FOR Communication 17/2019: Alcohol, cigarettes, food and beverages - Poland is more restrictive than Germany and the Czech Republic
- The Nanny State Index 2019 measures the level of restrictive regulations governing the sale and consumption of food, non-alcoholic beverages, alcohol, tobacco and e-cigarettes. The higher a country's ranking, the more restrictive the regulations.
- Poland is still among the countries with strong restrictions and currently ranks 12th in the ranking. The improvement from the ninth place in the previous edition does not result from the liberalization of regulations in our country, but only from minor changes in methodology and deterioration of the situation in other countries
- Once again, Finland proved to be the country with the strongest restrictions. Lithuania and Estonia ranked second and third in the Nanny State Index 2019, mainly due to new restrictions on the availability of alcohol.

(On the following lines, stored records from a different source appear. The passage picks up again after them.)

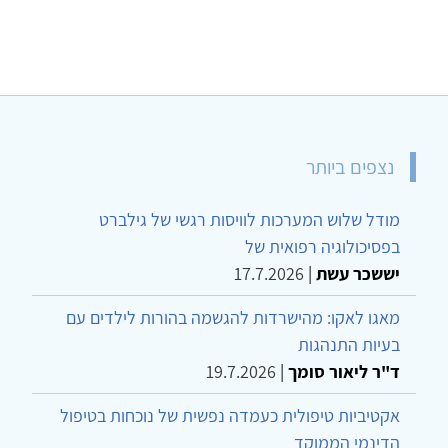
נצפים ביותר
מודל שלוש המערכות לוויסות רגשי של גילברט
בפסיכולוגיה רפואית של
יששכר עשת
|
17.7.2026
מאגו לאקו: מהישרדות להגשמה בהורות לילדים עם
בעיות התנהגות
ד"ר ליאור סומך
|
19.7.2026
אקטיביות טיפולית כעמדה נפשית של נוכחות בטיפול
הדינמי הממוקד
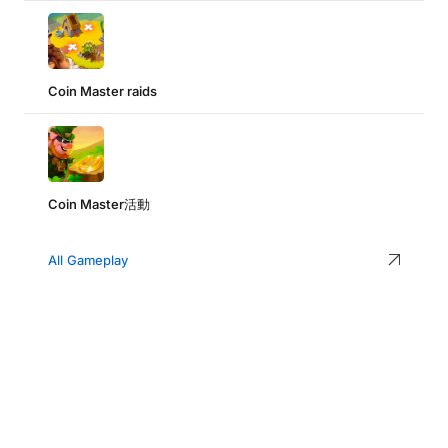
Coin Master raids
Coin Master活動
All Gameplay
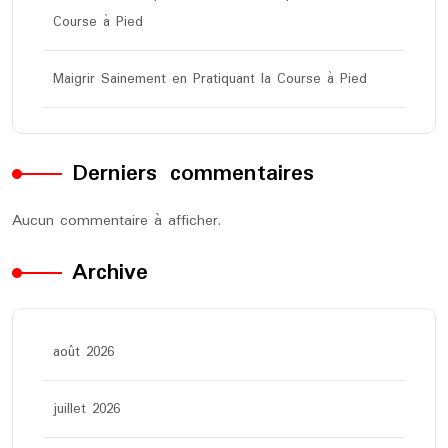
Course à Pied
Maigrir Sainement en Pratiquant la Course à Pied
Derniers commentaires
Aucun commentaire à afficher.
Archive
août 2026
juillet 2026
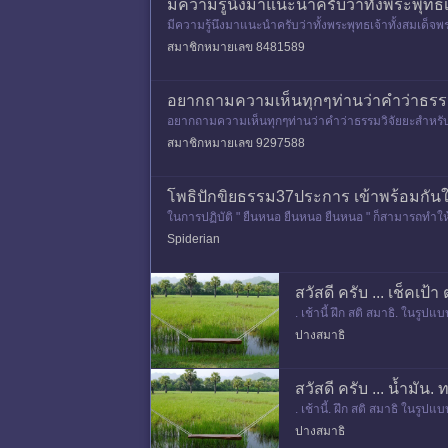
มีความรู้นึงมาแนะนำครับว่าทั้งพระพุท
มีความรู้นึงมาแนะนำครับว่าทั้งพระพุทธเจ้าทั้งสมเด็
สมาชิกหมายเลข 8481589
อยากถามความเห็นทุกๆท่านว่าคำว่าธรร
อยากถามความเห็นทุกๆท่านว่าคำว่าธรรมวิจัยยะสำหรั
สาในอิทธิบาทสำหรับคนปฏิบัติวิปั
สมาชิกหมายเลข 9297588
โพธิปักขิยธรรม37ประการ เข้าพร้อมกันใน
ในการปฏิบัติ " ยืนหนอ ยืนหนอ ยืนหนอ " ก็สามารถทำให้ 
กขิ
Spiderian
สวัสดี ครับ ... เช็คเป้
. เช้านี้ ฝึก สติ สมาธิ. ในร
ลาง ทางเทคนิค 1) ราวๆ. 54
ปางสมาธิ
สวัสดี ครับ ... น้ำมัน.
. เช้านี้. ฝึก สติ สมาธิ ในรูป
ปแล้ว กลับมาดูร่างกาย.
ปางสมาธิ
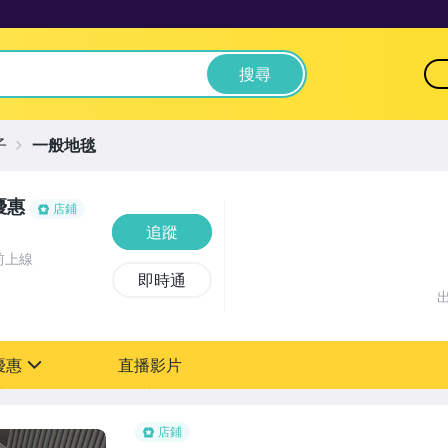
搜尋
子
一般地毯
優惠
店鋪
追蹤
前上線
即時通
優惠
直播影片
sign
折扣
店鋪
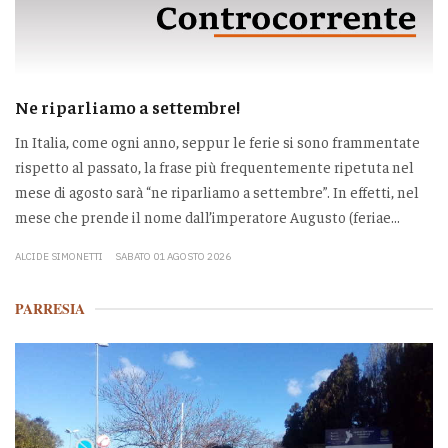
Ne riparliamo a settembre!
In Italia, come ogni anno, seppur le ferie si sono frammentate
rispetto al passato, la frase più frequentemente ripetuta nel
mese di agosto sarà “ne riparliamo a settembre”. In effetti, nel
mese che prende il nome dall’imperatore Augusto (feriae...
ALCIDE SIMONETTI
SABATO 01 AGOSTO 2026
PARRESIA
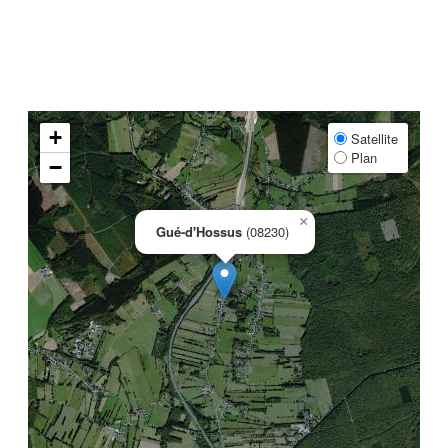
+
Satellite
Plan
−
×
Gué-d'Hossus
(08230)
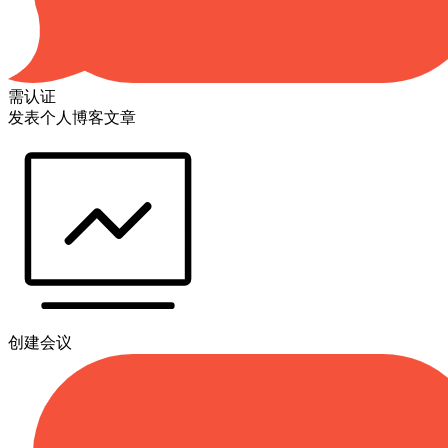
需认证
发表个人博客文章
创建会议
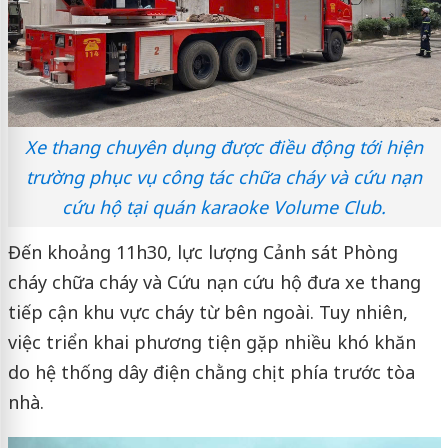
Xe thang chuyên dụng được điều động tới hiện
trường phục vụ công tác chữa cháy và cứu nạn
cứu hộ tại quán karaoke Volume Club.
Đến khoảng 11h30, lực lượng Cảnh sát Phòng
cháy chữa cháy và Cứu nạn cứu hộ đưa xe thang
tiếp cận khu vực cháy từ bên ngoài. Tuy nhiên,
việc triển khai phương tiện gặp nhiều khó khăn
do hệ thống dây điện chằng chịt phía trước tòa
nhà.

- The least restrictive country in this year's edition of the Nanny State Index was Germany, followed by the Czech Republic, Slovakia and Austria.

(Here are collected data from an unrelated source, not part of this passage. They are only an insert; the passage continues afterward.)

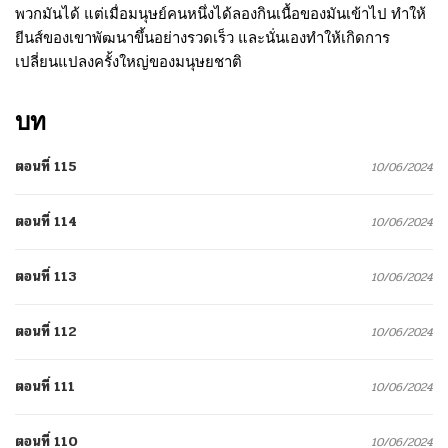
พวกมันได้ แต่เมื่อมนุษย์คนหนึ่งได้ลองกินเนื้อของมันเข้าไป ทำให้
ยีนส์ของเขาพัฒนาขึ้นอย่างรวดเร็ว และนั่นเองทำให้เกิดการ
เปลี่ยนแปลงครั้งใหญ่ของมนุษยชาติ
บท
ตอนที่ 115
10/06/2024
ตอนที่ 114
10/06/2024
ตอนที่ 113
10/06/2024
ตอนที่ 112
10/06/2024
ตอนที่ 111
10/06/2024
ตอนที่ 110
10/06/2024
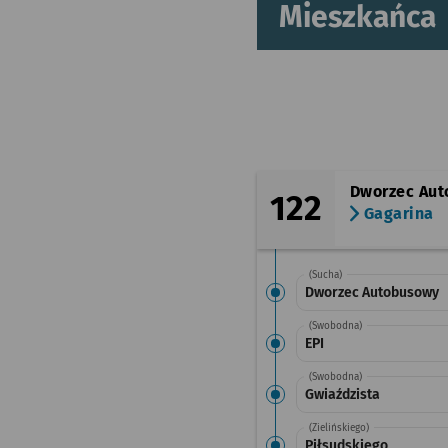
Mieszkańca
Dworzec Au
122
Gagarina
(Sucha)
Dworzec Autobusowy
(Swobodna)
EPI
(Swobodna)
Gwiaździsta
(Zielińskiego)
Piłsudskiego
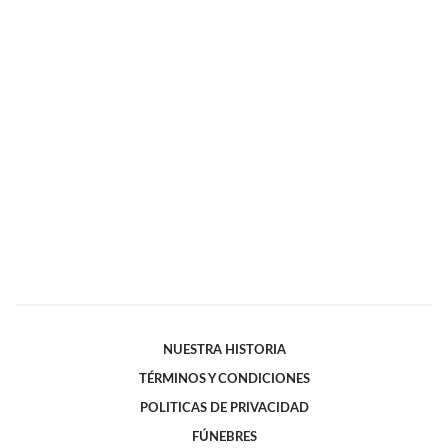
NUESTRA HISTORIA
TÉRMINOS Y CONDICIONES
POLITICAS DE PRIVACIDAD
FÚNEBRES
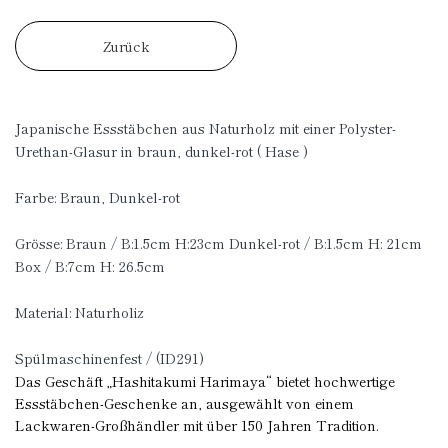
Zurück
Japanische Essstäbchen aus Naturholz mit einer Polyster-
Urethan-Glasur in braun, dunkel-rot ( Hase )
Farbe: Braun, Dunkel-rot
Grösse: Braun / B:1.5cm H:23cm Dunkel-rot / B:1.5cm H: 21cm
Box / B:7cm H: 26.5cm
Material: Naturholiz
Spülmaschinenfest / (ID291)
Das Geschäft „Hashitakumi Harimaya“ bietet hochwertige
Essstäbchen-Geschenke an, ausgewählt von einem
Lackwaren-Großhändler mit über 150 Jahren Tradition.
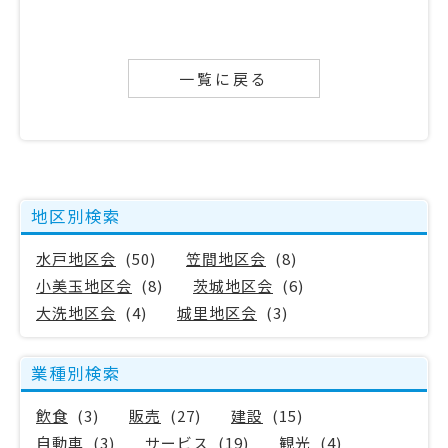
一覧に戻る
地区別検索
水戸地区会
(50)
笠間地区会
(8)
小美玉地区会
(8)
茨城地区会
(6)
大洗地区会
(4)
城里地区会
(3)
業種別検索
飲食
(3)
販売
(27)
建設
(15)
自動車
(3)
サービス
(19)
観光
(4)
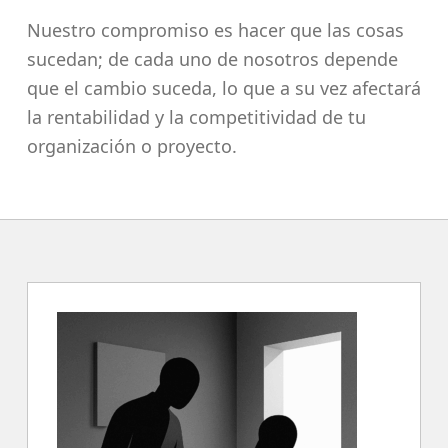
Nuestro compromiso es hacer que las cosas
sucedan; de cada uno de nosotros depende
que el cambio suceda, lo que a su vez afectará
la rentabilidad y la competitividad de tu
organización o proyecto.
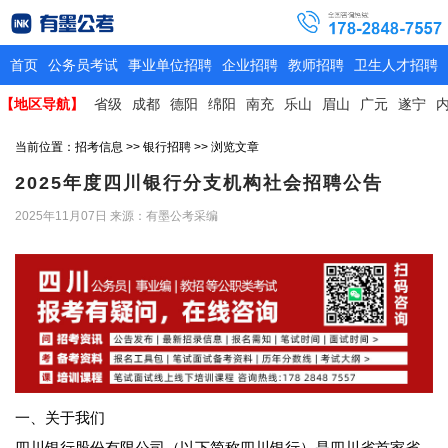
首页
公务员考试
事业单位招聘
企业招聘
教师招聘
卫生人才招聘
【地区导航】
省级
成都
德阳
绵阳
南充
乐山
眉山
广元
遂宁
当前位置：
招考信息
>>
银行招聘
>> 浏览文章
2025年度四川银行分支机构社会招聘公告
2025年11月07日
来源：有墨公考采编
一、关于我们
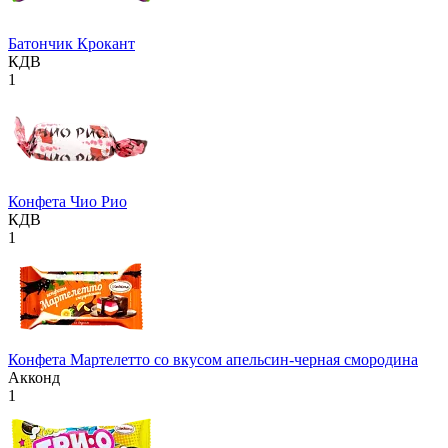
Батончик Крокант
КДВ
1
Конфета Чио Рио
КДВ
1
Конфета Мартелетто со вкусом апельсин-черная смородина
Акконд
1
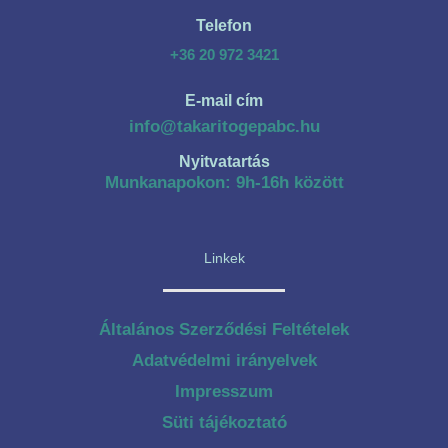
Telefon
+36 20 972 3421
E-mail cím
info@takaritogepabc.hu
Nyitvatartás
Munkanapokon: 9h-16h között
Linkek
Általános Szerződési Feltételek
Adatvédelmi irányelvek
Impresszum
Süti tájékoztató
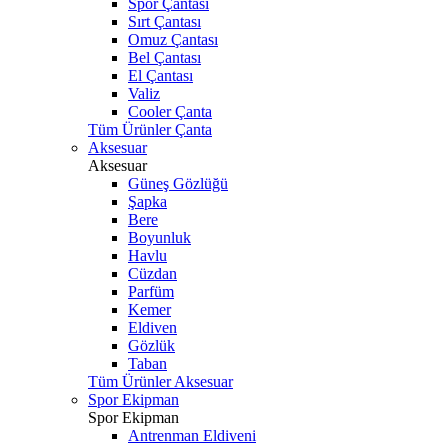
Spor Çantası
Sırt Çantası
Omuz Çantası
Bel Çantası
El Çantası
Valiz
Cooler Çanta
Tüm Ürünler Çanta
Aksesuar
Aksesuar
Güneş Gözlüğü
Şapka
Bere
Boyunluk
Havlu
Cüzdan
Parfüm
Kemer
Eldiven
Gözlük
Taban
Tüm Ürünler Aksesuar
Spor Ekipman
Spor Ekipman
Antrenman Eldiveni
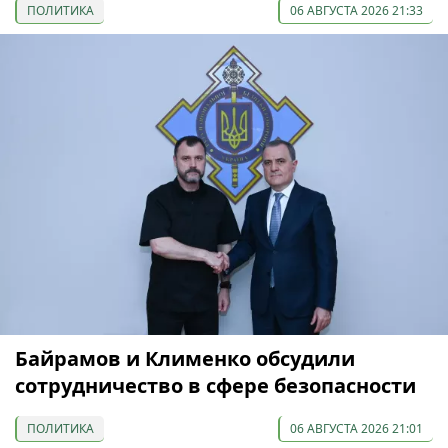
ПОЛИТИКА
06 АВГУСТА 2026 21:33
Байрамов и Клименко обсудили
сотрудничество в сфере безопасности
ПОЛИТИКА
06 АВГУСТА 2026 21:01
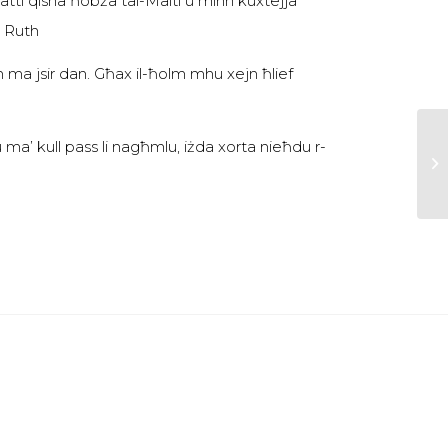
tatti qisha ħobża tal-Malti u minn kuxtejja
– Ruth
lm ma jsir dan. Għax il-ħolm mhu xejn ħlief
ma’ kull pass li nagħmlu, iżda xorta nieħdu r-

- Restrictive legislation in EU Member States is increasing, but there are still wide variations in the level of restrictions across the EU. Most of the negative changes introduced in recent years for consumers are not due to EU regulations, but to the decisions of local politicians to increase the restrictiveness of national regulations.
- "Although the index focuses on EU countries, the EU cannot be blamed for any of the new restrictions imposed on member countries in the last two years," stresses Christopher Snowdon, founder of the Nanny State Index.
- The authors of the index do not find any correlation between restrictive regulations and life expectancy, the number of smokers or the level of alcohol consumption, as well as remind about various problems which generate overprotection of the state (black market growth, higher bureaucracy costs, lower innovation in the creation and development of products).
- Paternalistic regulations harm consumers in the first place, leading to higher prices (e.g. through higher taxes), stigmatisation of some consumers, restriction of freedom of choice, inconvenience in shopping (e.g. as a result of limited days and hours of sale), poorer access to information (e.g. as a result of advertising bans) or deterioration in the quality of products.